→ **Excerpted passage**:
Exxonmobil: Gippsland No 1 Climate Criminal? 24.1

Esso 2

Rupert Murdoch and multinational Exxonmobil are close contenders for title of the world’s greatest climate criminal. Unlike Murdoch Esso has had a long association with Gippsland and been producing offshore oil and gas from the Gippsland basin since 1969. EssoBHP – now Exxonmobil – has played a leading role in our development which must be recognised, especially in the area of employment. Whilst agriculture in our region has continued to go through its ups and downs Esso has been there to provide work in otherwise difficult times. Of the many Gippslanders who have obtained employment on the rigs or onshore I know at least three.

But it is now clear that at the end of the 70s Exxon scientists knew, and warned the company, about the dangers of global warming and its direct association with burning fossil fuels. Senior management chose not only to ignore the threat but to actively oppose and attempt to discredit the science. Apparently they are continuing to do so. A vast amount of money has been directed to sceptics, denier groups and individuals to create doubt about the science and ‘muddy the waters’ of public opinion. As a consequence concerted action to minimise global warming, as called for by Margaret Thatcher and others as early as1989, has been delayed by more than 2 decades.

But the science is gradually identifying and quantifying the cost of inaction on climate change. Events heavily influenced, exacerbated and exaggerated by climate change including heatwaves, bushfires, floods and droughts have already come at great cost to both life and property. As a single example amongst many, 370 extra lives were lost in south-east Australia in the unprecedented heatwave that came before Black Saturday.

→ **Data for review**:
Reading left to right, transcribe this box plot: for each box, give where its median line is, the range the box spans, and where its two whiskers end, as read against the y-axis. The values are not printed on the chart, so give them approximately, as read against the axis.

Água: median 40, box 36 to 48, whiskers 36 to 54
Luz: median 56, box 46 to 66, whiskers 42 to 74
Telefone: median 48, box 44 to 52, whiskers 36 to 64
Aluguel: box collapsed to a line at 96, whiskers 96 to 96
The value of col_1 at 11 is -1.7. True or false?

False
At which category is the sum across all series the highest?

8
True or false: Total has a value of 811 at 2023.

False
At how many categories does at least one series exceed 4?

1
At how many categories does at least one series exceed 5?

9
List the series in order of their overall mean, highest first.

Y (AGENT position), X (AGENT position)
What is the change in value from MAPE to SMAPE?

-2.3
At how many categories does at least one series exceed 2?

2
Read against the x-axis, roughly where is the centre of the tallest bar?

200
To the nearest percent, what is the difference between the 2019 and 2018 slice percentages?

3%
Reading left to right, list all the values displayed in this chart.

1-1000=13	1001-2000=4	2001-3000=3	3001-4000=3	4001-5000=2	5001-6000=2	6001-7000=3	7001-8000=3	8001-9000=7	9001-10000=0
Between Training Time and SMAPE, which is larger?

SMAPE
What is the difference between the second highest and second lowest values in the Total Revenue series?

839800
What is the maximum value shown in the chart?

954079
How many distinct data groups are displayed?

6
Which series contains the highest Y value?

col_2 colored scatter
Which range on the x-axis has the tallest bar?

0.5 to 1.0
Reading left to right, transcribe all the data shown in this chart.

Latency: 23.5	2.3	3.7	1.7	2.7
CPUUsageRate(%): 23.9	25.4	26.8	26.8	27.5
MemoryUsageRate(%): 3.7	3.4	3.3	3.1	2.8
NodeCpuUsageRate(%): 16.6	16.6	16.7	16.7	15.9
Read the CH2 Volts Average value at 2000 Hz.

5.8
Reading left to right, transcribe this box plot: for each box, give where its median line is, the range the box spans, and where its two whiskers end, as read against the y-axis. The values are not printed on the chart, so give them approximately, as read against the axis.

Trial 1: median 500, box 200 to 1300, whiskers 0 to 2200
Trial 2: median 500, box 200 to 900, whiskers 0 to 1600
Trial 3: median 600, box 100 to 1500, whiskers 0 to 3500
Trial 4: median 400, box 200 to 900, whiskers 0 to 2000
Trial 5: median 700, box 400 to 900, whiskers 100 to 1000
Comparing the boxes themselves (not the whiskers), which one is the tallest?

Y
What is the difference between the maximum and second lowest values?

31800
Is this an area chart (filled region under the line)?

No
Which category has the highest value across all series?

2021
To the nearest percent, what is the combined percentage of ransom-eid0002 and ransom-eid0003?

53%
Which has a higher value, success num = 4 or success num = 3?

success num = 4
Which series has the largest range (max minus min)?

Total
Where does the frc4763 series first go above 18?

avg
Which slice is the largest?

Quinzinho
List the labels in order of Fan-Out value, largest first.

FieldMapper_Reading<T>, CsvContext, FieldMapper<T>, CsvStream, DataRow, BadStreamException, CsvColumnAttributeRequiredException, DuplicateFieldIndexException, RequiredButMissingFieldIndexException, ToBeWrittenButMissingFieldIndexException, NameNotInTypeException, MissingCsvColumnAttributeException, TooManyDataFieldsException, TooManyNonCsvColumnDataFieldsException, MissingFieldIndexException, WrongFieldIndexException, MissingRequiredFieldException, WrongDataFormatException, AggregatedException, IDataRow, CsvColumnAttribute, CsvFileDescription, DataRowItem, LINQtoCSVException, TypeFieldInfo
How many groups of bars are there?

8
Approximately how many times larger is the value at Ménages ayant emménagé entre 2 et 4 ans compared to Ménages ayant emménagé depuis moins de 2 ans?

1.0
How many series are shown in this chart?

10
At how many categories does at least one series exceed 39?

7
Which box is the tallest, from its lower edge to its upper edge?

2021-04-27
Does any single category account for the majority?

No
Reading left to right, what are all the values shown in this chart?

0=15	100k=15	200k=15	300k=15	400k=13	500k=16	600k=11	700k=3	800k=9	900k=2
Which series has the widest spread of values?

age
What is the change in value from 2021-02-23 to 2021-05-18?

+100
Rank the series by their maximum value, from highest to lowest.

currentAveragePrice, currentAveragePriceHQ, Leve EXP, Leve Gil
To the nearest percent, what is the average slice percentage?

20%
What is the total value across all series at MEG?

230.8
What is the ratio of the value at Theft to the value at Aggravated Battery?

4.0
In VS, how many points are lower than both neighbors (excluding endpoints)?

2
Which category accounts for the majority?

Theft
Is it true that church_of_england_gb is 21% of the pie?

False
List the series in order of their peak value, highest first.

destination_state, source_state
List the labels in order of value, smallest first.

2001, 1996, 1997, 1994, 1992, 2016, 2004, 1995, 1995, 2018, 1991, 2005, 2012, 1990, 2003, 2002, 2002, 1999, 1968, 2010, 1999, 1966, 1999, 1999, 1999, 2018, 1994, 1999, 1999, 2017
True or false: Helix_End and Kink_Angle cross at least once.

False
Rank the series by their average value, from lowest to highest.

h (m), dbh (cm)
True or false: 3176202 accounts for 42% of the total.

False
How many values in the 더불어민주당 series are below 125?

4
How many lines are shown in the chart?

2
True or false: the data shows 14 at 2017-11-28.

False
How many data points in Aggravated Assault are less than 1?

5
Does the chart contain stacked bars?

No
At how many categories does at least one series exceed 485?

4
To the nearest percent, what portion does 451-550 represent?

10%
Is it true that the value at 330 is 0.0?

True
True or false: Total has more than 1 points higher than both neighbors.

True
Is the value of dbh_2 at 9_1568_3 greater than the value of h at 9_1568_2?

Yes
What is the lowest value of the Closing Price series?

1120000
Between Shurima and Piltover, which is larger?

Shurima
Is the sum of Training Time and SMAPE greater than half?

→ **Task 1**: Name the events that the Exxonmobil and Gippsland article says climate change has influenced, exacerbated and exaggerated.
→ **Task 2**: Continue the article on Exxonmobil and Gippsland from its last sentence.

→ **Answer area 1**: Heatwaves, bushfires, floods and droughts.

→ **Answer area 2**:
The removal of oil and gas from the Gippsland basin has also been associated with the possibility of coastal subsidence along the Ninety-Mile beach. In the 1990s geomorphologist Eric Bird warned that the removal of oil and gas from the Gippsland basin may lead to subsidence. One study by the CSIRO in 2007 estimated that subsidence of up to 3 metres could occur in places. Thus the Gippsland coast could be hit with a ‘double-whammy’ – subsidence caused by the removal of fossil fuels and sea level rise caused by the burning of them. In 2013 the company obtained permission to vent large amounts of CO2 directly into the atmosphere from their gas conditioning plant at Longford showing their continued and complete disregard for the science and a determination to continue ‘profitable’ operations.

Finally, and as an aside, we now have the news that Exxonmobil with a turnover of $9.6 billion in Australia in the last financial year paid no tax. This is further illustration, if any was needed, of the immoral operations of this organisation. On balance history will judge Exxon poorly. And all the money in the world cannot change the law of gravity or the basic physics of the greenhouse effect.